Start of Block

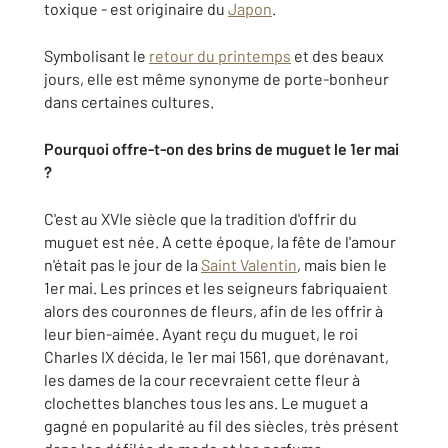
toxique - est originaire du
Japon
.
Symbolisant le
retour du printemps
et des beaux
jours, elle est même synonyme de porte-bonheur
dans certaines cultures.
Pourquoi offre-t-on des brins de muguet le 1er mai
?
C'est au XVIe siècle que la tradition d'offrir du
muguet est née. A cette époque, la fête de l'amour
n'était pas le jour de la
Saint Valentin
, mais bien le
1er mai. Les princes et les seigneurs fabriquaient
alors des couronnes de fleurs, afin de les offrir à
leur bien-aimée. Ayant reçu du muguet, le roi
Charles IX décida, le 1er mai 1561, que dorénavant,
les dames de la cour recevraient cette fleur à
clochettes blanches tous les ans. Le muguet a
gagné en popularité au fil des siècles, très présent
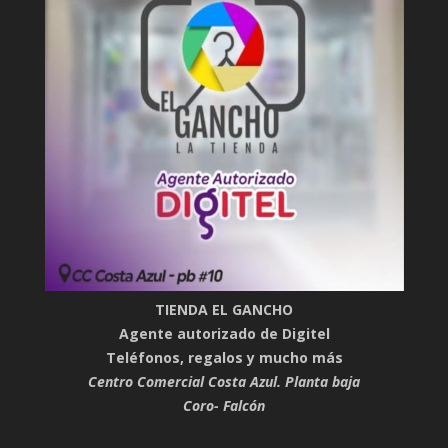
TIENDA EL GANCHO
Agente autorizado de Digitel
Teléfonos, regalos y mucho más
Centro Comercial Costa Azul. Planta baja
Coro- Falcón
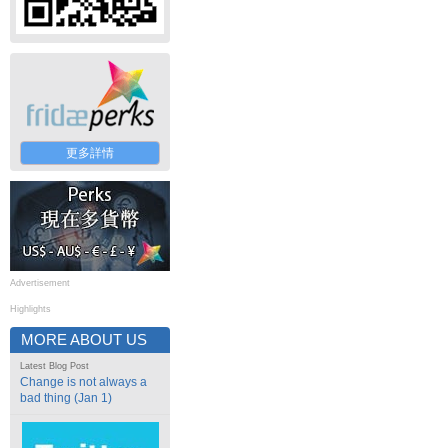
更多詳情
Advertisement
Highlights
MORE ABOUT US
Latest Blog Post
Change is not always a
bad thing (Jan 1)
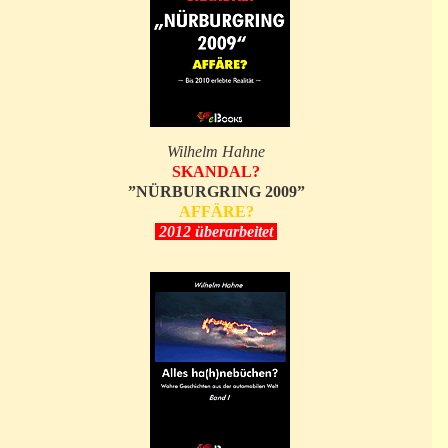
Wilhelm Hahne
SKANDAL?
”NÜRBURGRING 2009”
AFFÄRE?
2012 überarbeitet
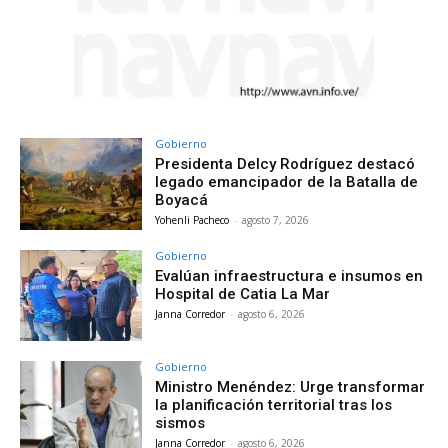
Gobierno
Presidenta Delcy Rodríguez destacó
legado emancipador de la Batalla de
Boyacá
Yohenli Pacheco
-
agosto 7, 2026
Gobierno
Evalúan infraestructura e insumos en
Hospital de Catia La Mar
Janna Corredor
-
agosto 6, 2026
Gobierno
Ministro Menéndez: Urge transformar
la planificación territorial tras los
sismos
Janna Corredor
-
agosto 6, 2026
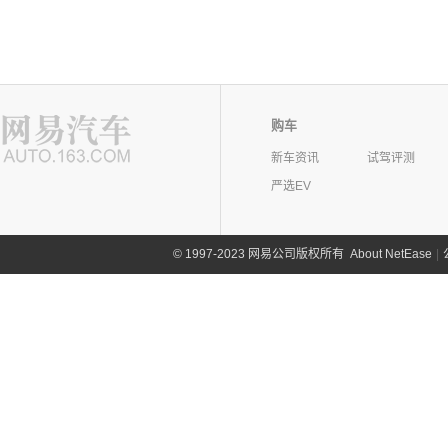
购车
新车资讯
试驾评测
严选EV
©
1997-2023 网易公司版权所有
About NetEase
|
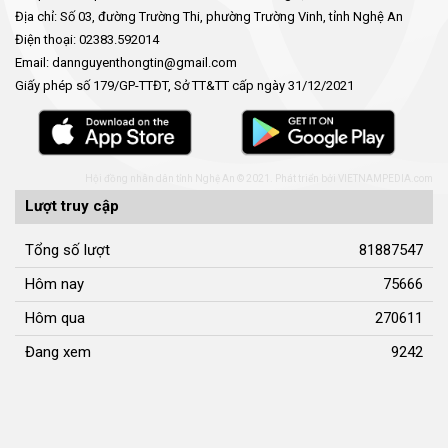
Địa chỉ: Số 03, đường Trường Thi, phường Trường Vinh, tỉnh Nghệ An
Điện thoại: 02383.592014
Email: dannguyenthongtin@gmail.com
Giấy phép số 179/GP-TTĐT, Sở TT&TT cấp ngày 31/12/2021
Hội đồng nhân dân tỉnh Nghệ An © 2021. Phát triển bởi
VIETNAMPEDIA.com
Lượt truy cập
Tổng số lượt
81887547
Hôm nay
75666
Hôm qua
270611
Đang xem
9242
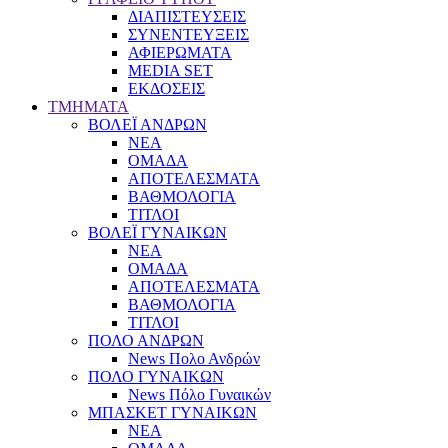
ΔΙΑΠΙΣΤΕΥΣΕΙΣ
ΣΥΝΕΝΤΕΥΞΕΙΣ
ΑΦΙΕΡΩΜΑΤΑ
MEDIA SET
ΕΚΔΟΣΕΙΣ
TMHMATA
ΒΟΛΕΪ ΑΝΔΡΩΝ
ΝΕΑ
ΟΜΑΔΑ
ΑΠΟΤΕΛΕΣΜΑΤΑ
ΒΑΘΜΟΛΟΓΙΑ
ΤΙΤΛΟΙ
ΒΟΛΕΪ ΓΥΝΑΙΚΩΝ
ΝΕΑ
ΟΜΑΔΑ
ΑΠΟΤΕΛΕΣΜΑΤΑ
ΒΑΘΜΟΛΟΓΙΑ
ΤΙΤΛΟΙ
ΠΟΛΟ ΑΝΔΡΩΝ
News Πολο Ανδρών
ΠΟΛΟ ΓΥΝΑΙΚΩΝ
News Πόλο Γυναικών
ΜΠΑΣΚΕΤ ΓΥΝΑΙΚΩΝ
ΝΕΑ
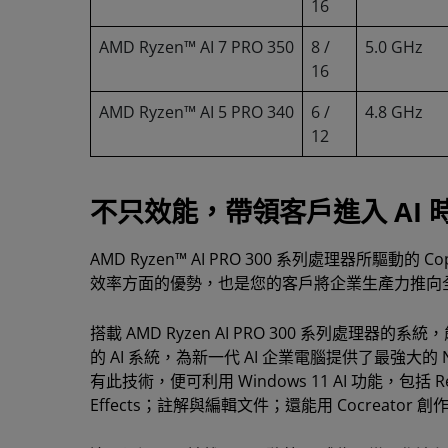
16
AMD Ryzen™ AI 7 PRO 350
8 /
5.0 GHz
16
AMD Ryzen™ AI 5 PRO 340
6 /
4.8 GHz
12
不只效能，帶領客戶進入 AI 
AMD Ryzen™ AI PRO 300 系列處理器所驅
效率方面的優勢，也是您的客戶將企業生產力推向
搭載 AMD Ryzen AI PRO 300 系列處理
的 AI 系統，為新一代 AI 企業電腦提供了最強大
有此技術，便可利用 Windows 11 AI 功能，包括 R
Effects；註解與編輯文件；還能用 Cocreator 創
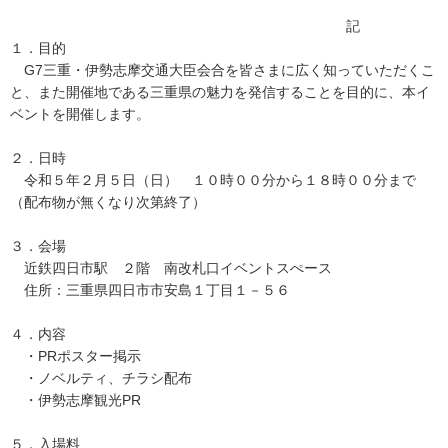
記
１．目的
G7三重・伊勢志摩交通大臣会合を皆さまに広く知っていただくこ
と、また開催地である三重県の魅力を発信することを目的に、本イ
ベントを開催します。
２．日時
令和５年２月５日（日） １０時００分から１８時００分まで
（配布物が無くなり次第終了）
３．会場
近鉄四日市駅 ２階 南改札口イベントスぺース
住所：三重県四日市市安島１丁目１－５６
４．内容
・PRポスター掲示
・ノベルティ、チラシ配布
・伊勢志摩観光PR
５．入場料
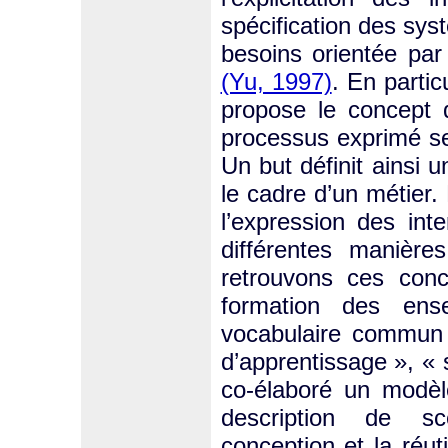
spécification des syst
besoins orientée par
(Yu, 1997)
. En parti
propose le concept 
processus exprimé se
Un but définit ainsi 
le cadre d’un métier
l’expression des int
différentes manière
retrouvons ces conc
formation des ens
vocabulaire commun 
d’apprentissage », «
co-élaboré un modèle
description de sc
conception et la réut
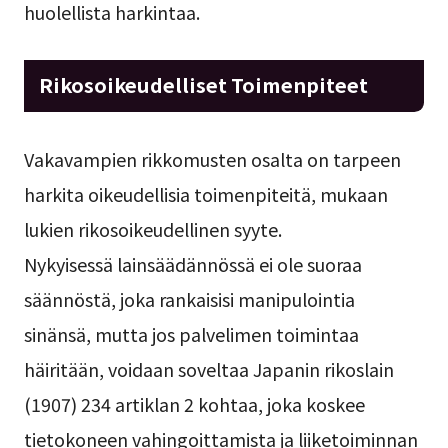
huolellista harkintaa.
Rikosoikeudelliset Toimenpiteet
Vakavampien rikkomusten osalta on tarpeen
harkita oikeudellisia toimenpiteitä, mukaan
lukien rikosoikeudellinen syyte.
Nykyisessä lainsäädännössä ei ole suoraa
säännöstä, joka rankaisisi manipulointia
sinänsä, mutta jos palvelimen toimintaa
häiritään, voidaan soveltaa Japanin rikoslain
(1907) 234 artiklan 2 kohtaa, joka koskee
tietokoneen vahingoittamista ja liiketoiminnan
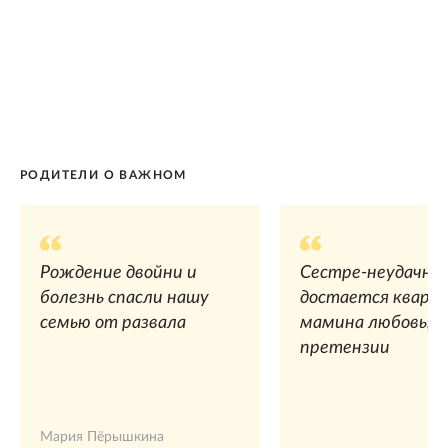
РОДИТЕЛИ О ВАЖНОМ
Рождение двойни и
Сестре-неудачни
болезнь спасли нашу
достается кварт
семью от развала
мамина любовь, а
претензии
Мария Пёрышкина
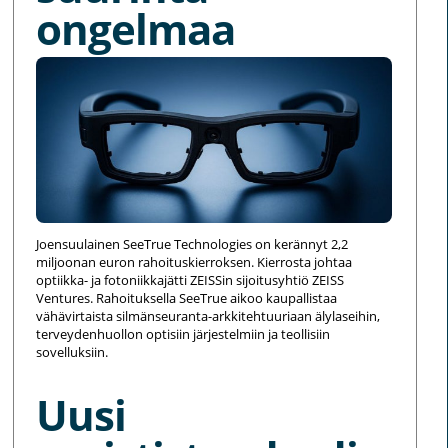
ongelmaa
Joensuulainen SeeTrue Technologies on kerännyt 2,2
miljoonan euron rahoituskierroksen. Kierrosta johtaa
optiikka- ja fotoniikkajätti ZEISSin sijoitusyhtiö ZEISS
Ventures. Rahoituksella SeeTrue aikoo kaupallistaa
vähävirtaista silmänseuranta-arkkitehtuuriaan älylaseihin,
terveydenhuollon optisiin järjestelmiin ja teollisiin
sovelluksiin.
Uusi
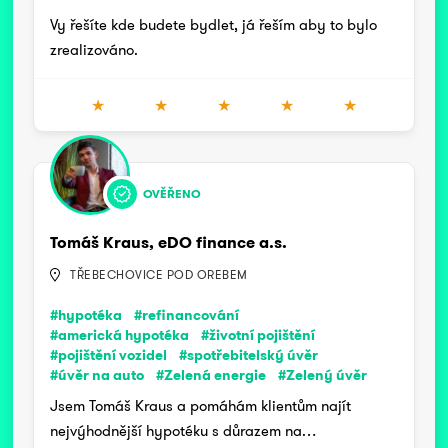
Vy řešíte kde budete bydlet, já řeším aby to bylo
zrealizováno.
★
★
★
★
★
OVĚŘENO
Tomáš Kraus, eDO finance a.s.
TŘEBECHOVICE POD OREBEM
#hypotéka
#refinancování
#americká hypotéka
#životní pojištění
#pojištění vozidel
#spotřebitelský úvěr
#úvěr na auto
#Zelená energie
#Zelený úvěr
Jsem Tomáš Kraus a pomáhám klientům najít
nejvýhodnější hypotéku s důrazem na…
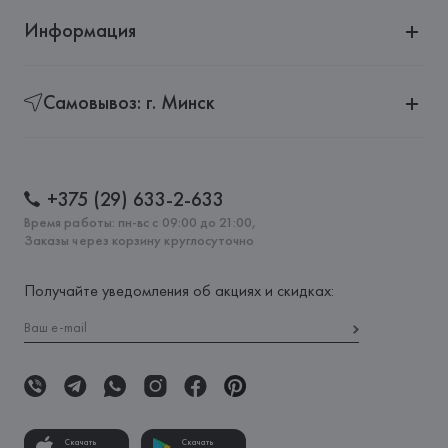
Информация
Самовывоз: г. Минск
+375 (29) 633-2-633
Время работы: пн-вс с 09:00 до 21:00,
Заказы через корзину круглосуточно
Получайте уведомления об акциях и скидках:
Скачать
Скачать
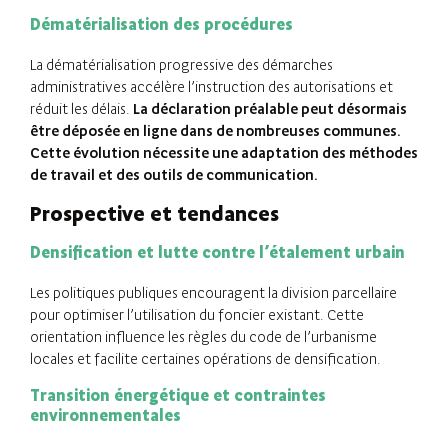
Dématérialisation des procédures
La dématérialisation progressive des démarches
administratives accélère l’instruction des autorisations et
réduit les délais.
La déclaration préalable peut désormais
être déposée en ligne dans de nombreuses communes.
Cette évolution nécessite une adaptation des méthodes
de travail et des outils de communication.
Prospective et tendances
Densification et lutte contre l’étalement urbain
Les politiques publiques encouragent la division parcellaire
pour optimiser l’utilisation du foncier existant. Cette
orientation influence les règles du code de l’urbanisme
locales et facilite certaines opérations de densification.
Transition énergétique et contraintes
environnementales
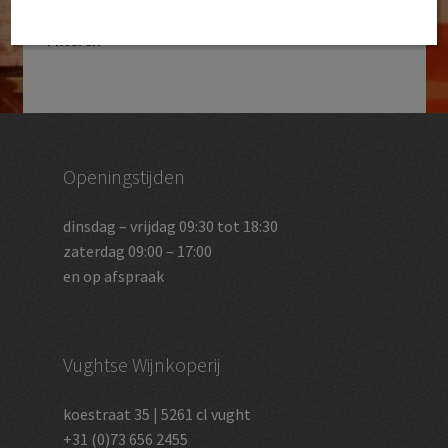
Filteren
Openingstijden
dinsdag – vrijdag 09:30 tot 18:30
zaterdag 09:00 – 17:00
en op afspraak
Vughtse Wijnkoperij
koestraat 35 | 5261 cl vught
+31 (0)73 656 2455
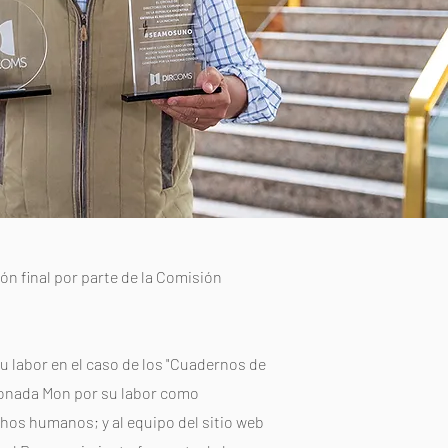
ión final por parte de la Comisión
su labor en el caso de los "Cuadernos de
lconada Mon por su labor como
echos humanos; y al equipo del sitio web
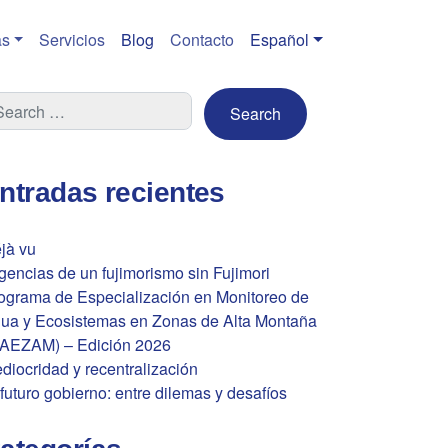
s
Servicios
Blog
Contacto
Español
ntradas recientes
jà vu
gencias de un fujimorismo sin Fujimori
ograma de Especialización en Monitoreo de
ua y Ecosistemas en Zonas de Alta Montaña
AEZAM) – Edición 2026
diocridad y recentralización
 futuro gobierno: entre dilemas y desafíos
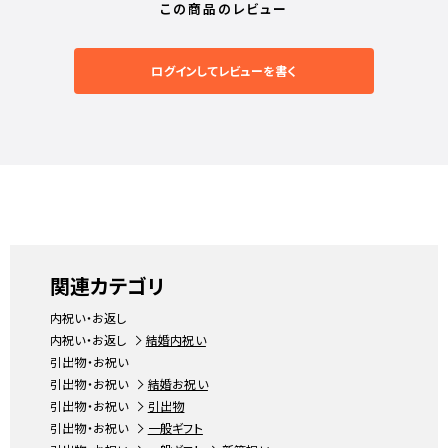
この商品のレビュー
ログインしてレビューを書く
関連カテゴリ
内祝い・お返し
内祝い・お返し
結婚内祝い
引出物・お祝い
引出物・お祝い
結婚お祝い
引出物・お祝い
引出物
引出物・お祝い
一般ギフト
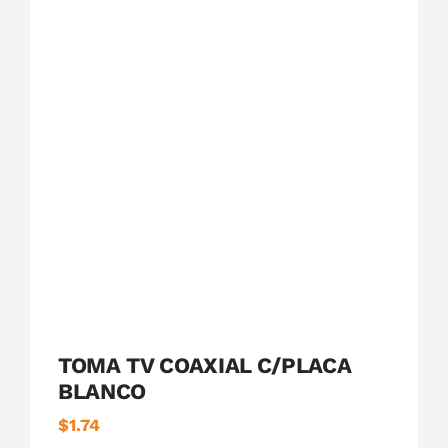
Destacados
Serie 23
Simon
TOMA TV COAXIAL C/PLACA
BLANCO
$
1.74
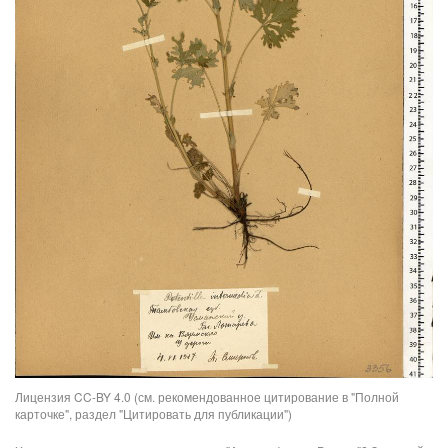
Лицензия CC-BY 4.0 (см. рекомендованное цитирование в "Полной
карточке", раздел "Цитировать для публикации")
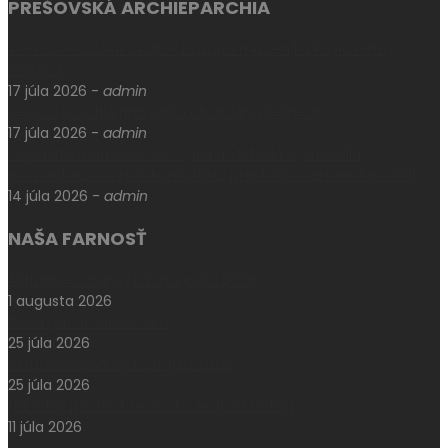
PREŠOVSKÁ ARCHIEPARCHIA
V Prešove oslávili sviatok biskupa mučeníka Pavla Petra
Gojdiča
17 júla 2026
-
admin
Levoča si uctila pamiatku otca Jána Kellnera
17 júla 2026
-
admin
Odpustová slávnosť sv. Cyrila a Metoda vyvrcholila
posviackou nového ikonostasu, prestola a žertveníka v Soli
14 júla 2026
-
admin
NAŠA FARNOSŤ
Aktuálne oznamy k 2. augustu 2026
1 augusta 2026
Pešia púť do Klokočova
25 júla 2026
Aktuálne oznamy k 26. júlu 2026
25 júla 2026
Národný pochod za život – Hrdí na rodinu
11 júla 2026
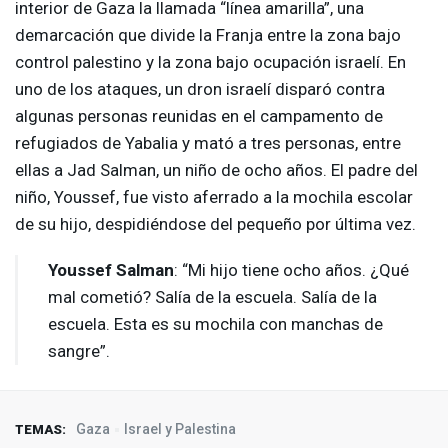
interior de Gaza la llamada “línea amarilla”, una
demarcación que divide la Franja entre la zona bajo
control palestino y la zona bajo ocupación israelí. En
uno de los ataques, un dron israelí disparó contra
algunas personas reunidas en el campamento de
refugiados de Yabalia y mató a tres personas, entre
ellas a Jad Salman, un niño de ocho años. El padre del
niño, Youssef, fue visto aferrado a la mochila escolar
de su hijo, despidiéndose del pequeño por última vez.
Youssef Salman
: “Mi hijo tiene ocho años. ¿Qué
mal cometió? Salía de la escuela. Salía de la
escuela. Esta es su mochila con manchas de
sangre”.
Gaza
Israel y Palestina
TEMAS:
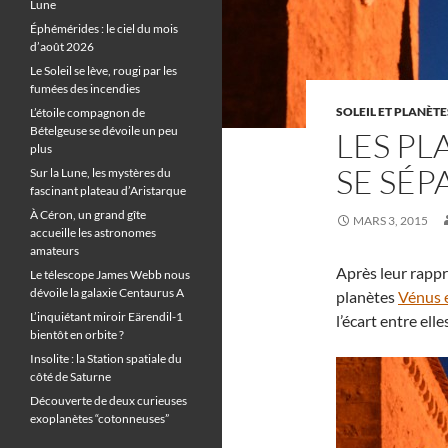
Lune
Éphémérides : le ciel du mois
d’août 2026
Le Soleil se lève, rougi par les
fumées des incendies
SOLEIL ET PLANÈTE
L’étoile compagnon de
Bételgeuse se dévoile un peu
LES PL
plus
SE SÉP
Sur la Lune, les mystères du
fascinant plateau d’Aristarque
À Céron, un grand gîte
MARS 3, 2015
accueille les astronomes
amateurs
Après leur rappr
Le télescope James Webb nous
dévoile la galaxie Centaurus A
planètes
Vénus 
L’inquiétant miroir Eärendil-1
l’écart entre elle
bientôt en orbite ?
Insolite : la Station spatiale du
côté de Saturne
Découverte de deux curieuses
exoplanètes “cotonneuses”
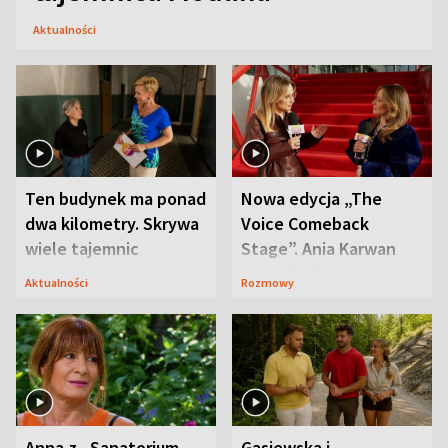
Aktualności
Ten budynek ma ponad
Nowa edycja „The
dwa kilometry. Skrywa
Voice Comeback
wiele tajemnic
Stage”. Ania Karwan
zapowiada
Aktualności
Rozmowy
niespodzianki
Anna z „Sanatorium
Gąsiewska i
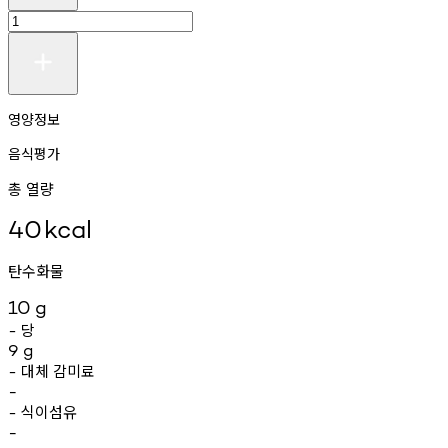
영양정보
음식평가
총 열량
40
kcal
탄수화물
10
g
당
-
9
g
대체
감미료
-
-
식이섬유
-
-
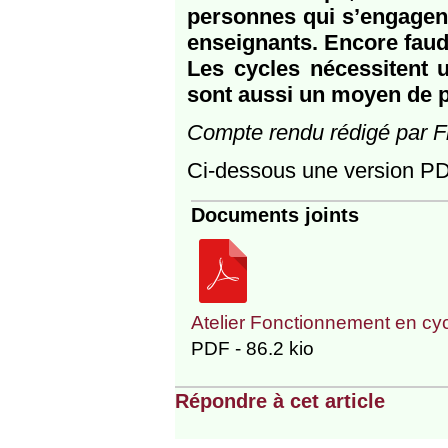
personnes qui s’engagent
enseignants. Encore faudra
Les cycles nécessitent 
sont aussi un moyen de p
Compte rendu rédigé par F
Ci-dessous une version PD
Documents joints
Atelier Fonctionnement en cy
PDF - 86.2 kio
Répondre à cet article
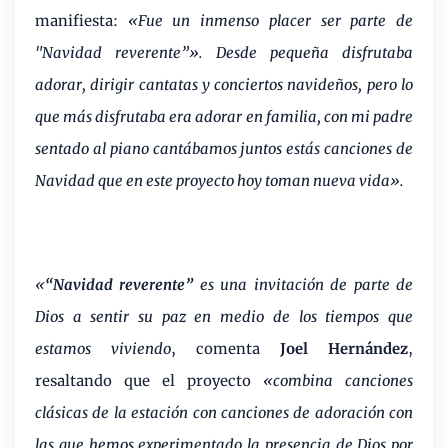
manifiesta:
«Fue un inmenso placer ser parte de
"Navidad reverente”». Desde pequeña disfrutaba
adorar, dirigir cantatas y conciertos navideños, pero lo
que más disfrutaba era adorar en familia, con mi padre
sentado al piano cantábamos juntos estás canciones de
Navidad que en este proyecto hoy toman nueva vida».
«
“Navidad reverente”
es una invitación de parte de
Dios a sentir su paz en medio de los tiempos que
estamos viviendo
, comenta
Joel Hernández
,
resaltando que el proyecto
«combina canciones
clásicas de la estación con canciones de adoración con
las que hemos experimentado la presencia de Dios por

End of Block

__About this task__: Rewrite the listing from the line holding "Wilhelm Hahne" through the line holding "Effects；註解與編輯文件；還能用 Cocreator 創", inclusive, changing "Gobierno" to "Política" and leaving everything else as it is. Don't include the pictures in your answer.

__Task answer__:
Wilhelm Hahne
SKANDAL?
”NÜRBURGRING 2009”
AFFÄRE?
2012 überarbeitet
Política
Presidenta Delcy Rodríguez destacó
legado emancipador de la Batalla de
Boyacá
Yohenli Pacheco
-
agosto 7, 2026
Política
Evalúan infraestructura e insumos en
Hospital de Catia La Mar
Janna Corredor
-
agosto 6, 2026
Política
Ministro Menéndez: Urge transformar
la planificación territorial tras los
sismos
Janna Corredor
-
agosto 6, 2026
购车
新车资讯
试驾评测
严选EV
©
1997-2023 网易公司版权所有
About NetEase
|
Địa chỉ: Số 03, đường Trường Thi, phường Trường Vinh, tỉnh Nghệ An
Điện thoại: 02383.592014
Email: dannguyenthongtin@gmail.com
Giấy phép số 179/GP-TTĐT, Sở TT&TT cấp ngày 31/12/2021
Hội đồng nhân dân tỉnh Nghệ An © 2021. Phát triển bởi
VIETNAMPEDIA.com
Lượt truy cập
Tổng số lượt
81887547
Hôm nay
75666
Hôm qua
270611
Đang xem
9242
ΔΙΑΠΙΣΤΕΥΣΕΙΣ
ΣΥΝΕΝΤΕΥΞΕΙΣ
ΑΦΙΕΡΩΜΑΤΑ
MEDIA SET
ΕΚΔΟΣΕΙΣ
TMHMATA
ΒΟΛΕΪ ΑΝΔΡΩΝ
ΝΕΑ
ΟΜΑΔΑ
ΑΠΟΤΕΛΕΣΜΑΤΑ
ΒΑΘΜΟΛΟΓΙΑ
ΤΙΤΛΟΙ
ΒΟΛΕΪ ΓΥΝΑΙΚΩΝ
ΝΕΑ
ΟΜΑΔΑ
ΑΠΟΤΕΛΕΣΜΑΤΑ
ΒΑΘΜΟΛΟΓΙΑ
ΤΙΤΛΟΙ
ΠΟΛΟ ΑΝΔΡΩΝ
News Πολο Ανδρών
ΠΟΛΟ ΓΥΝΑΙΚΩΝ
News Πόλο Γυναικών
ΜΠΑΣΚΕΤ ΓΥΝΑΙΚΩΝ
ΝΕΑ
16
AMD Ryzen™ AI 7 PRO 350
8 /
5.0 GHz
16
AMD Ryzen™ AI 5 PRO 340
6 /
4.8 GHz
12
不只效能，帶領客戶進入 AI 
AMD Ryzen™ AI PRO 300 系列處理器所驅
效率方面的優勢，也是您的客戶將企業生產力推向
搭載 AMD Ryzen AI PRO 300 系列處理
的 AI 系統，為新一代 AI 企業電腦提供了最強大
有此技術，便可利用 Windows 11 AI 功能，包括 R
Effects；註解與編輯文件；還能用 Cocreator 創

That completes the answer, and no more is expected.